Aspect Traditional Net-Pen Land-Based RAS
Initial investment Baseline Up to 12 times higher
Operating costs Lower energy needs Up to 50 percent higher, mainly electricity
Mortality rate 10–15 percent Below 2 percent
Supply-chain exposure Long ocean transport Local production near markets

Cost Pressures and Production Realities

High capital and energy requirements remain the central barrier for land-based farms. Co-founder Johan Andreassen, who left the company in 2023, observed in a 2025 statement that several leading projects had missed volume targets the previous year and that “without better volume performance, the cost structure won’t work.” Retailers including Publix, Sprouts, and Fresh Thyme Market already carry fillets from the Homestead facility, demonstrating that some consumers are willing to pay for domestically raised fish with a smaller carbon footprint. Whether the economics improve enough to capture a larger share of the market will depend on continued gains in energy efficiency and scale.
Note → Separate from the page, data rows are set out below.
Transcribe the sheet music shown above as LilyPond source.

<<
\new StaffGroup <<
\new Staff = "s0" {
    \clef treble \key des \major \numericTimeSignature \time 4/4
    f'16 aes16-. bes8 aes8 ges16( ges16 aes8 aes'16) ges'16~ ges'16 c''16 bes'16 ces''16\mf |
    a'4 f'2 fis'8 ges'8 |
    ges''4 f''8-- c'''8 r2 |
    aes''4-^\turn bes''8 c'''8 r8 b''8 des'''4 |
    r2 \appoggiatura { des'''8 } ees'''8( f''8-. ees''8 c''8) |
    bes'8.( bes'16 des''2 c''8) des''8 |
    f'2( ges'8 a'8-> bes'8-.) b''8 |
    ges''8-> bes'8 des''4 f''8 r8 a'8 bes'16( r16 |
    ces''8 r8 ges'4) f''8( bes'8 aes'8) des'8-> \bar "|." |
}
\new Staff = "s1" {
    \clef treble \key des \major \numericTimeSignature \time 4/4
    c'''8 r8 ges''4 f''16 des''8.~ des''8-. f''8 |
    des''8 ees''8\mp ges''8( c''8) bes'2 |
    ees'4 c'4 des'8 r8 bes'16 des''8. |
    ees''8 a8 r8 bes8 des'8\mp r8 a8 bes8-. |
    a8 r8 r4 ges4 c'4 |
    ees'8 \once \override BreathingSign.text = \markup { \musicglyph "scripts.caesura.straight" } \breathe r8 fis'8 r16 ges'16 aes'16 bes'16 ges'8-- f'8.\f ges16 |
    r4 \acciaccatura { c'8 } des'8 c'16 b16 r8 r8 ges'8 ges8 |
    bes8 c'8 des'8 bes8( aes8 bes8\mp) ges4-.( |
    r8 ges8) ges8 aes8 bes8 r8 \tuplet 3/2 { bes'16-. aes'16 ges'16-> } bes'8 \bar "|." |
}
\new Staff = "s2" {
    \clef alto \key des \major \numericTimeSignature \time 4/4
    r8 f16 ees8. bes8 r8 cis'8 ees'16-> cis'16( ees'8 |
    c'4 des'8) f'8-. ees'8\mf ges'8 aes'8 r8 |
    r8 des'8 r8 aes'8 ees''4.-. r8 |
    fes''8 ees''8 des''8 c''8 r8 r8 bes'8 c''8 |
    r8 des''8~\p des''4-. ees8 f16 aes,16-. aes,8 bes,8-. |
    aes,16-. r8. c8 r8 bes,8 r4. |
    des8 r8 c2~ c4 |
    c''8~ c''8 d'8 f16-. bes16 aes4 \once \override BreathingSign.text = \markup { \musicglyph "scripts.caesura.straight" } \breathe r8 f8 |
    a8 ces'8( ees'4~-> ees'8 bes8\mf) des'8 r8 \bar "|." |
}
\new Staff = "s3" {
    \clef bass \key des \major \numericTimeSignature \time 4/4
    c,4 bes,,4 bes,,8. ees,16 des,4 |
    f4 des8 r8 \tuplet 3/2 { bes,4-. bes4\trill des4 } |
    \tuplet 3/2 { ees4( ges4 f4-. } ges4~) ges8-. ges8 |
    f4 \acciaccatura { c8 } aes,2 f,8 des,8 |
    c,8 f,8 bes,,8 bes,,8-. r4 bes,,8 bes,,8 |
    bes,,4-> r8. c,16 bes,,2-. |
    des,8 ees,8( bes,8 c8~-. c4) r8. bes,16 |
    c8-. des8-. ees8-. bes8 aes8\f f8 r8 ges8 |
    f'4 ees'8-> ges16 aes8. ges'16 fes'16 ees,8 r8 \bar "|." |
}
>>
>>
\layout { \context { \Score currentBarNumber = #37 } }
Implications for U.S. Consumers

The United States imports 96 percent of its salmon, primarily from Canada, Chile, and Norway. Successful expansion of domestic land-based production could shorten supply lines, reduce transport emissions, and offer retailers a more stable source less vulnerable to ocean conditions or trade disruptions. Industry analysts expect the share of land-based salmon to remain modest through the end of the decade, yet even modest volumes could influence pricing and labeling practices at grocery stores. The outcome will hinge on whether operators can consistently meet ambitious production schedules while keeping costs competitive with imported product.